By the time the Mage Protectorate fell, there were three women who were
largely responsible for saving the human race on Durus. Hogarth Pudeyonavic
sent the Springfielders through the Deathfall portal in the first place;
this much was common knowledge. It wasn’t until later that people learned
that, had she not expedited the process with her machine, the portal still
would have pulled them through, but it would have chewed them up, rather
than swallowing them whole. She was also instrumental in protecting the town
following the thankful disappearance of its first leader, Smith.
Councilwoman Hardt was a true leader, and continued to protect the people,
even after all the terrible things they put her through. Jayde Kovac was a
young girl with immense powers, who ended the war with the time monsters,
and rescued the entire current population of Durus in 2092 when all of the
oxygen disappeared for thirty seconds. Other women were involved in helping
make sure humanity survived, including Hilde Unger, but these three were the
most famous. Well, not everyone saw it this way. Councilwoman Hardt was a
carryover from the old world, she always went against Smith’s decisions, and
she didn’t let men push her around. Some didn’t appreciate that. Though the
truth about Hogarth’s actions eventually came to light, she would always be
associated with the Deathfall, and would always be blamed for it. It didn’t
matter what good she did, people could only remember the bad, because that
was what certain voices screamed about all the time. Jayde was in the same
boat, because winning the war came at a great cost. Experts could try to
explain that things would have been much worse for them had they
lost that war, but again, it didn’t matter. In The Republic, none of
this would matter, because reason didn’t matter, because truth didn’t
matter, because women didn’t matter. Kovac, Hardt, and Pudeyonavic were
later collectively called The Witches of Durus, and they were destined to be
joined by a fourth historical figure. They didn’t know who this fourth woman
would turn out to be, but they were told she would one day spell the
downfall of the Republic—which was true. They used people’s fear of this in
order to justify their decision to forge the Republic in the first place.

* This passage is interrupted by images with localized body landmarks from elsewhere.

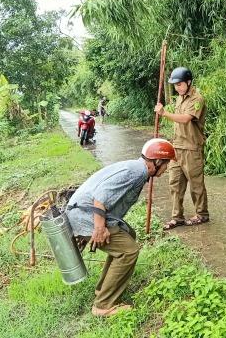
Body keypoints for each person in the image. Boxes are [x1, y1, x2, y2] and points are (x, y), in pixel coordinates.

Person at [66, 138, 176, 316]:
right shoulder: (137, 172)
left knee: (128, 234)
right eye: (166, 164)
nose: (166, 169)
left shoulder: (135, 168)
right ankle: (103, 305)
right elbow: (100, 197)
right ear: (157, 161)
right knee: (128, 250)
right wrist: (98, 228)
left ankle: (103, 288)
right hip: (85, 213)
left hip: (83, 212)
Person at [154, 66, 209, 229]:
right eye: (175, 85)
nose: (177, 87)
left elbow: (186, 119)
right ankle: (177, 217)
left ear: (189, 82)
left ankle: (202, 214)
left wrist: (164, 113)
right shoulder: (179, 97)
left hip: (192, 148)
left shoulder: (197, 99)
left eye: (180, 84)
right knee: (175, 183)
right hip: (176, 148)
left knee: (196, 184)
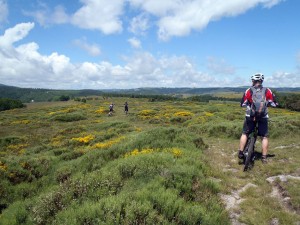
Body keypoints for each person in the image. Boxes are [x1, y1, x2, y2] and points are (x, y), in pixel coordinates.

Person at [238, 73, 278, 163]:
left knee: (245, 133)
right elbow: (274, 103)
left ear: (253, 81)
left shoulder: (248, 90)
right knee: (264, 136)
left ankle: (240, 152)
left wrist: (250, 104)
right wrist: (266, 104)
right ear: (261, 81)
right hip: (263, 116)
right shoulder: (267, 91)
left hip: (250, 115)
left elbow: (242, 104)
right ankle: (264, 158)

The Witches, along with other women, had done—or will do—so much to hurt the
world that a small group of men decided they could no longer be trusted with
authority, or responsibility. They had to be controlled—nay, managed.

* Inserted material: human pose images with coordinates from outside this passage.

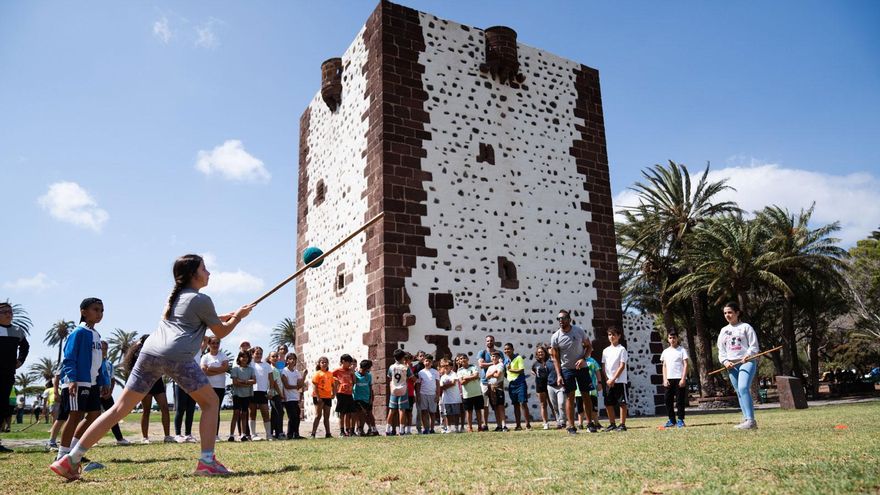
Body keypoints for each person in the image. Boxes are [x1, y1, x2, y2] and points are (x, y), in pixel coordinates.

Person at [50, 254, 254, 480]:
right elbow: (221, 331)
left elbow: (202, 318)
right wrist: (239, 317)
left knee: (119, 409)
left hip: (149, 352)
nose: (209, 273)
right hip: (177, 356)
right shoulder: (202, 300)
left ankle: (71, 459)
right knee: (211, 402)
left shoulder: (173, 297)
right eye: (204, 269)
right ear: (192, 275)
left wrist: (229, 315)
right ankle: (207, 462)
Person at [55, 298, 110, 466]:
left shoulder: (96, 335)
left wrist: (104, 381)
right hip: (77, 382)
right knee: (75, 416)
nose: (99, 313)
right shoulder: (77, 332)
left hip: (92, 383)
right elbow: (69, 358)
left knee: (94, 415)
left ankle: (72, 451)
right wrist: (72, 379)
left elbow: (99, 361)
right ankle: (61, 455)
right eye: (95, 309)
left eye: (101, 310)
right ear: (83, 312)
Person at [718, 301, 760, 430]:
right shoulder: (724, 330)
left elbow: (754, 346)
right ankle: (746, 418)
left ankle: (751, 421)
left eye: (730, 312)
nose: (727, 315)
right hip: (731, 365)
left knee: (743, 388)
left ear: (737, 313)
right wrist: (725, 362)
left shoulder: (746, 327)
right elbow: (721, 350)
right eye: (725, 313)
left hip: (746, 362)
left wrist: (748, 355)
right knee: (739, 392)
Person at [549, 309, 593, 435]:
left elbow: (589, 346)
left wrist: (583, 359)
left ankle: (590, 424)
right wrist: (558, 375)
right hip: (566, 369)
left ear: (569, 319)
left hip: (581, 368)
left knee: (586, 395)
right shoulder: (555, 337)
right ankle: (571, 426)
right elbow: (555, 358)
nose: (561, 321)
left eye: (563, 318)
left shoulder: (578, 331)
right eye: (559, 319)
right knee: (570, 397)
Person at [0, 301, 29, 453]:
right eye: (4, 312)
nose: (8, 314)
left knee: (3, 407)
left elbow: (25, 347)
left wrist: (20, 360)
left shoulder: (17, 331)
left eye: (10, 312)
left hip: (7, 375)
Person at [174, 337, 208, 443]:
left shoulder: (198, 349)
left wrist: (200, 330)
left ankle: (188, 434)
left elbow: (206, 340)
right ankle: (178, 434)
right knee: (180, 408)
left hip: (194, 382)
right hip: (180, 381)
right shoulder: (180, 348)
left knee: (190, 409)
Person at [98, 341, 129, 445]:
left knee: (113, 416)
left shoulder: (109, 364)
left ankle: (119, 439)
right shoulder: (92, 362)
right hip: (95, 393)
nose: (104, 350)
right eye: (102, 348)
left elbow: (112, 379)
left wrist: (110, 392)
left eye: (105, 349)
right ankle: (93, 440)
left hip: (107, 394)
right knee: (92, 417)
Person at [200, 336, 228, 440]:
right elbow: (204, 371)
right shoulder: (205, 357)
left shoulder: (223, 355)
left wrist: (211, 369)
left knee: (216, 411)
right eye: (213, 343)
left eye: (217, 343)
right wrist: (218, 369)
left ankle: (215, 434)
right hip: (208, 387)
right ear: (209, 344)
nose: (215, 345)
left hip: (220, 387)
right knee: (207, 411)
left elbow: (225, 368)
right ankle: (207, 434)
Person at [602, 327, 629, 432]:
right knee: (608, 403)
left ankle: (622, 424)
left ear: (618, 336)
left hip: (620, 381)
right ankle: (612, 424)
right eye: (609, 335)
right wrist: (608, 379)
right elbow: (604, 366)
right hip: (609, 382)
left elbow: (622, 366)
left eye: (613, 334)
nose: (611, 337)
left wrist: (614, 379)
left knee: (622, 403)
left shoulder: (622, 349)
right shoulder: (605, 351)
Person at [660, 332, 689, 428]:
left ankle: (680, 420)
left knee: (680, 401)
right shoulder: (665, 352)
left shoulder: (682, 350)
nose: (672, 339)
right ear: (668, 339)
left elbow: (685, 364)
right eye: (670, 338)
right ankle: (672, 420)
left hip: (679, 379)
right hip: (669, 379)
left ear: (677, 339)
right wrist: (664, 379)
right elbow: (664, 366)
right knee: (668, 400)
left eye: (674, 338)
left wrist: (683, 378)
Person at [503, 343, 530, 430]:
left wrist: (511, 370)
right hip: (512, 384)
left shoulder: (518, 358)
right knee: (515, 405)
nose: (507, 351)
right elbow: (505, 373)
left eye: (508, 349)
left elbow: (521, 370)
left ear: (513, 349)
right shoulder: (506, 361)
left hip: (520, 383)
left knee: (523, 403)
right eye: (505, 349)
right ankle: (518, 425)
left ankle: (528, 425)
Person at [229, 351, 255, 441]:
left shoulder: (251, 369)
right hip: (237, 395)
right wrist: (247, 382)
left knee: (244, 414)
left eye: (246, 357)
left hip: (247, 395)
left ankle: (243, 434)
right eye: (242, 357)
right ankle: (231, 435)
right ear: (239, 358)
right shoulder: (235, 369)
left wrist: (243, 381)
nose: (244, 359)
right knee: (236, 414)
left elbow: (254, 381)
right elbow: (235, 383)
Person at [248, 346, 272, 441]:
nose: (258, 355)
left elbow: (271, 379)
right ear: (253, 354)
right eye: (256, 353)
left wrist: (271, 390)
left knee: (265, 413)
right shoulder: (249, 364)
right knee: (252, 413)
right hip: (252, 391)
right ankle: (253, 434)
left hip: (263, 392)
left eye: (260, 353)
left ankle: (268, 434)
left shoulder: (267, 365)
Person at [385, 348, 411, 436]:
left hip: (394, 390)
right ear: (403, 357)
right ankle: (401, 430)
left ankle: (387, 429)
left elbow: (389, 377)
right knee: (402, 410)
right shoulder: (405, 367)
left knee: (391, 410)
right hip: (403, 389)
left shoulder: (391, 367)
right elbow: (411, 377)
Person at [455, 353, 484, 432]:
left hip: (477, 392)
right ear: (459, 361)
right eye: (461, 359)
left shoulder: (473, 366)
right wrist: (472, 377)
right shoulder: (459, 370)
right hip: (467, 394)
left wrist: (466, 377)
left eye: (464, 358)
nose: (462, 360)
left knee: (478, 411)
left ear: (467, 359)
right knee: (469, 412)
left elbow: (476, 376)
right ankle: (470, 427)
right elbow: (461, 382)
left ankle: (480, 427)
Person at [280, 353, 304, 439]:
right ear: (287, 360)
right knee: (292, 416)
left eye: (294, 359)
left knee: (297, 416)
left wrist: (304, 375)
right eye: (290, 359)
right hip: (288, 398)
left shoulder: (297, 372)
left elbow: (300, 384)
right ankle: (290, 434)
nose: (292, 360)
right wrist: (296, 387)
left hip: (295, 397)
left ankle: (296, 433)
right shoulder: (284, 371)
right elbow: (286, 385)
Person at [331, 354, 356, 437]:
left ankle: (350, 430)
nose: (350, 364)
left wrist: (353, 373)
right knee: (342, 413)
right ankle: (342, 431)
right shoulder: (338, 370)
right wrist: (336, 380)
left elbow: (355, 382)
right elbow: (330, 376)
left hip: (349, 393)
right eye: (349, 362)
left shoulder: (350, 371)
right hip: (341, 393)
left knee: (351, 412)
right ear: (343, 361)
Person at [310, 356, 334, 438]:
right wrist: (318, 396)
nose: (324, 364)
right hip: (319, 396)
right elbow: (314, 386)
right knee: (318, 415)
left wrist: (333, 394)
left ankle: (328, 433)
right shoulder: (317, 373)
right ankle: (313, 433)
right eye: (322, 362)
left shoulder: (330, 374)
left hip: (327, 397)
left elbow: (333, 385)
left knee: (327, 416)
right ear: (319, 364)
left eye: (326, 362)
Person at [353, 359, 378, 436]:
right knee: (361, 414)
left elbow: (370, 387)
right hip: (357, 398)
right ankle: (360, 429)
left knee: (369, 414)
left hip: (367, 398)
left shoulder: (369, 375)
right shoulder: (355, 375)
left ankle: (373, 429)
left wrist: (371, 398)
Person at [416, 354, 440, 434]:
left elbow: (437, 384)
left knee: (432, 413)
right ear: (423, 362)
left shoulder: (435, 372)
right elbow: (418, 385)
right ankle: (425, 428)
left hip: (432, 394)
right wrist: (418, 395)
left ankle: (432, 428)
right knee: (424, 411)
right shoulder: (421, 373)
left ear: (432, 363)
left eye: (429, 361)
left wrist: (437, 395)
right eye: (426, 361)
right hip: (423, 394)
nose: (427, 363)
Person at [476, 335, 496, 431]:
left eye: (491, 340)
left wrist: (486, 364)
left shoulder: (498, 352)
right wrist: (493, 363)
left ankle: (499, 424)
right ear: (485, 342)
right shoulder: (482, 352)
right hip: (484, 381)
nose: (489, 342)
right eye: (488, 341)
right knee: (485, 404)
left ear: (494, 342)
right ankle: (485, 424)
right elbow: (481, 365)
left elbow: (501, 365)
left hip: (494, 380)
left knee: (496, 402)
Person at [583, 340, 603, 433]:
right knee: (585, 406)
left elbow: (597, 371)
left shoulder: (592, 360)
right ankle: (588, 423)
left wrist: (599, 382)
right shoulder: (579, 360)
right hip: (583, 388)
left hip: (593, 387)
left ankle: (596, 422)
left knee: (594, 406)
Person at [438, 358, 462, 433]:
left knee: (456, 414)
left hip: (455, 398)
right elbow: (441, 387)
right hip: (446, 399)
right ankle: (449, 428)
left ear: (451, 367)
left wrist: (445, 386)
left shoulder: (454, 374)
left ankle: (456, 428)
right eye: (444, 366)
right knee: (447, 414)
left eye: (447, 365)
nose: (446, 367)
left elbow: (453, 383)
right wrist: (445, 386)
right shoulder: (442, 377)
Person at [266, 350, 285, 440]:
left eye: (276, 356)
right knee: (279, 412)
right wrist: (281, 394)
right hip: (274, 393)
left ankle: (272, 432)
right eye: (273, 356)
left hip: (278, 393)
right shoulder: (271, 369)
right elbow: (274, 383)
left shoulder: (276, 368)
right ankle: (279, 432)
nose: (275, 358)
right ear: (269, 358)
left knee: (275, 413)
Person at [532, 345, 552, 429]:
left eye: (542, 352)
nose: (540, 353)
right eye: (539, 352)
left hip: (550, 384)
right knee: (543, 404)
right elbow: (533, 370)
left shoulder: (549, 362)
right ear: (537, 353)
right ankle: (545, 423)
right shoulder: (535, 363)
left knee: (552, 404)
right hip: (540, 386)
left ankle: (559, 421)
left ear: (545, 353)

It wasn’t that they didn’t have the right to be safe, happy, and free, but
they needed to be told what to do, and they weren’t allowed to tell anyone
else what to do. Even a mother could not be left alone with a child, for she
may instill them with values such as equality, social harmony, or good
trouble. Like, literally. If the man needed to leave the house, the children
had to go with him, or the mother did, but she could not supervise without
being supervised herself at the same time. Some husbands didn’t let their
wives out of earshot, even if they didn’t have children, but that kind of
thing didn’t happen until later. For now, the new system was just beginning.
It started as a vision amongst a very select few, but they whispered their
warped ideas to anyone who got too close to them, like a viral load to an
unmasked person less than two meters away. It would have stopped here, but
the republicans, as they liked to be called, had something major on
their side. They were in charge of Watershed, and its dam. They controlled
the water, and the moderate amounts of electricity that Aljabara had, and
that was enough to give them the influence they needed to pretty much just
dictate whatever they wanted. Their ideas would evolve over time, just like
it did for any governmental body, but the basic tenets were clear: women
can’t be trusted, and...well, I guess that’s mostly it. Under the new laws,
you could do anything you wanted, save killing, stealing, being antisocially
dishonest, or having a vagina. This was the way things were in The Republic,
and they didn’t change for over sixty-five years.